This month we have Jonathan Stray presenting "Natural Language Processing for Investigative Journalism."
Journalists frequently have far too many documents to read manually, whether it's a 10,000 page response to a Freedom of Information Request or 250,000 leaked diplomatic cables. We've spent the last three years applying NLP and visualization techniques to this problem, building a system called Overview which has now been used by journalists all over the world. In this talk I'll show you exactly how Overview's language processing pipeline works.
But I'll also talk about how we decided which algorithms to use and how to present the results to the user. Topic modeling is a powerful technique, but all such algorithms are derived by optimizing for statistical properties, not fitness to end-user tasks. We developed Overview through extensive collaboration with journalists and careful user testing, and the experience has taught us a great deal about the problem of making NLP results interpretable to users.
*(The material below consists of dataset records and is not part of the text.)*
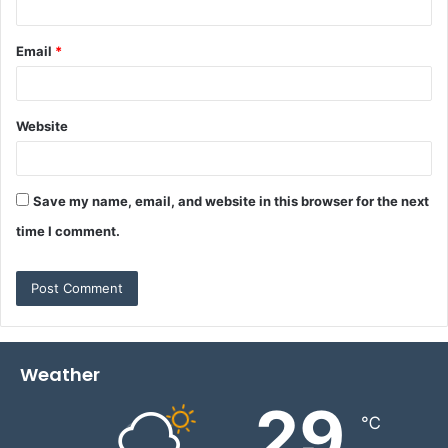
Email
*
Website
Save my name, email, and website in this browser for the next
time I comment.
Weather
29
℃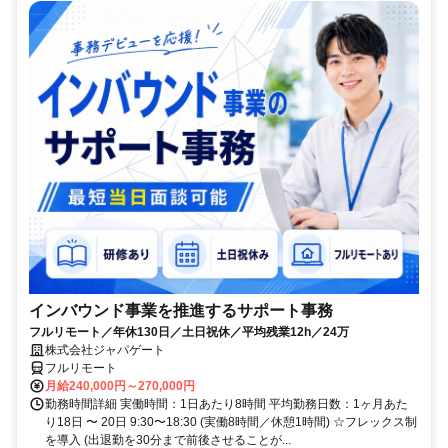
インバウンド事業を推進するサポート事務
フルリモート／年休130日／土日祝休／平均残業12h／24万
株式会社ジャパゲート
フルリモート
月給240,000円～270,000円
勤務時間詳細 実働時間：1日あたり8時間 平均勤務日数：1ヶ月あた
り18日 〜 20日 9:30〜18:30 (実働8時間／休憩1時間) ☆フレックス制
を導入 (出退勤を30分まで前後させることが...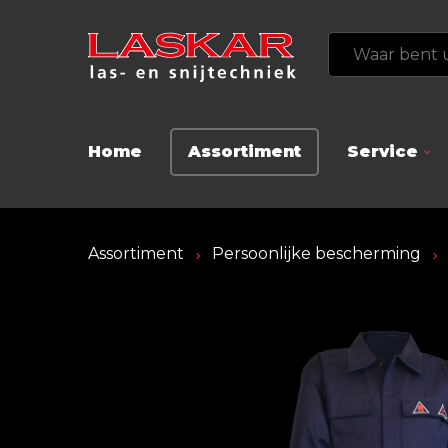
Home
Assortiment
Service
Assortiment
Persoonlijke bescherming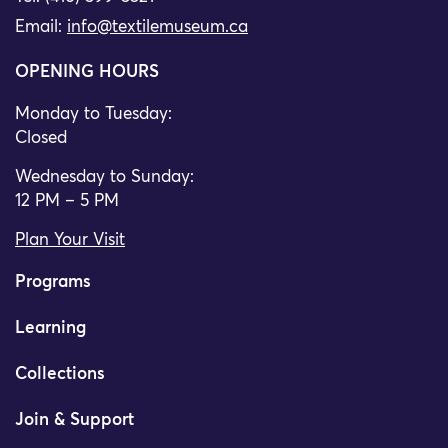
Email:
info@textilemuseum.ca
OPENING HOURS
Monday to Tuesday:
Closed
Wednesday to Sunday:
12 PM – 5 PM
Plan Your Visit
Programs
Learning
Collections
Join & Support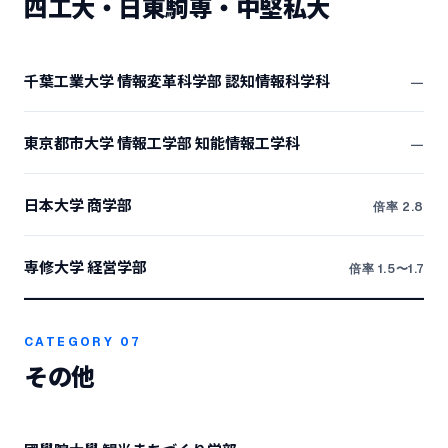
四工大・日東駒専・中堅私大
千葉工業大学 情報変革科学部 認知情報科学科
―
東京都市大学 情報工学部 知能情報工学科
―
日本大学 商学部
倍率 2.8
専修大学 経営学部
倍率 1.5〜1.7
CATEGORY 07
その他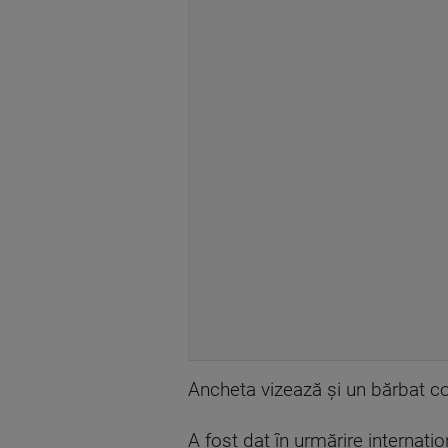
Ancheta vizează și un bărbat c
A fost dat în urmărire internațio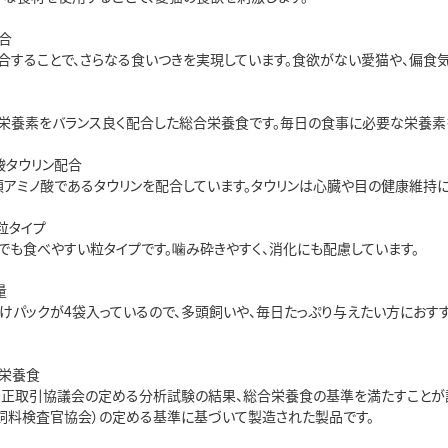
合
合することで、さらなる食いつきを実現しています。食欲がない愛猫や、偏食
栄養素をバランス良く配合した総合栄養食です。毎日の食事に必要な栄養素を
酸タウリン配合
須アミノ酸であるタウリンを配合しています。タウリンは心臓や目の健康維持に
粒タイプ
でも食べやすい粒タイプです。噛み砕きやすく、消化にも配慮しています。
量
小分けパックが4袋入っているので、多頭飼いや、毎日たっぷり与えたい方におす
栄養食
公正取引協議会の定める分析試験の結果、総合栄養食の基準を満たすことが
米国飼料検査官協会）の定める基準に基づいて製造された製品です。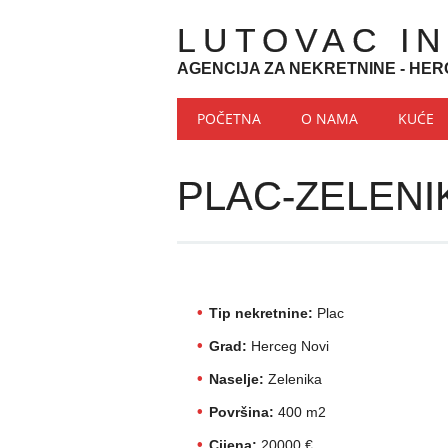
LUTOVAC I
AGENCIJA ZA NEKRETNINE - HER
Main menu
Skip to content
POČETNA
O NAMA
KUĆE
PLAC-ZELENI
Tip nekretnine:
Plac
Grad:
Herceg Novi
Naselje:
Zelenika
Površina:
400 m2
Cijena:
20000 €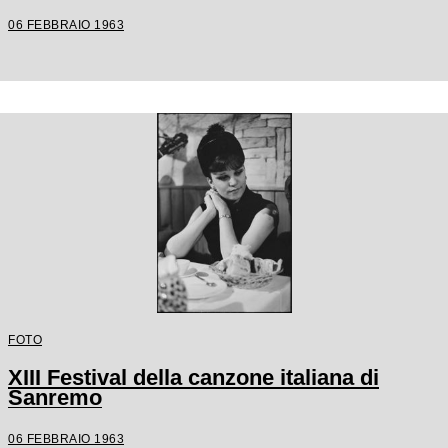
06 FEBBRAIO 1963
FOTO
XIII Festival della canzone italiana di
Sanremo
06 FEBBRAIO 1963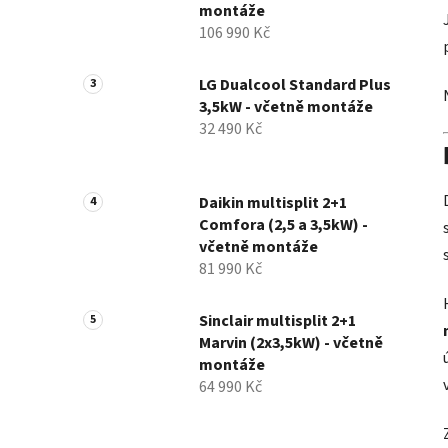
montáže
p
106 990 Kč
a
n
LG Dualcool Standard Plus
e
3,5kW - včetně montáže
l
32 490 Kč
Daikin multisplit 2+1
Comfora (2,5 a 3,5kW) -
včetně montáže
81 990 Kč
Sinclair multisplit 2+1
Marvin (2x3,5kW) - včetně
montáže
64 990 Kč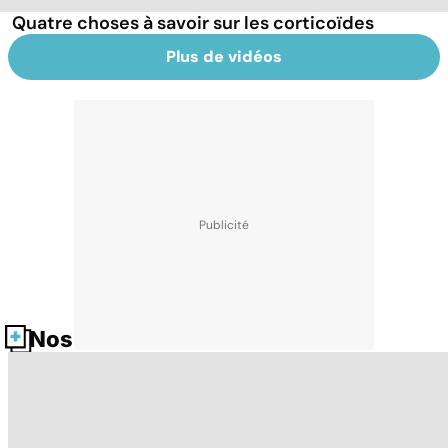
Quatre choses à savoir sur les corticoïdes
Plus de vidéos
Nos fiches santé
Since Overview is open source, you can leverage our work to build your own user-friendly NLP applications with our plugin API.
Jonathan Stray is a computer scientist and a journalist. He is a Fellow at the Tow Center for Digital Journalism at Columbia University where he teaches computational journalism. He leads the Overview Project, an open source visualization system to help investigative journalists make sense of very large document sets. He has worked as an editor at the Associated Press, a freelance reporter in Hong Kong, and an algorithm designer for Adobe Systems.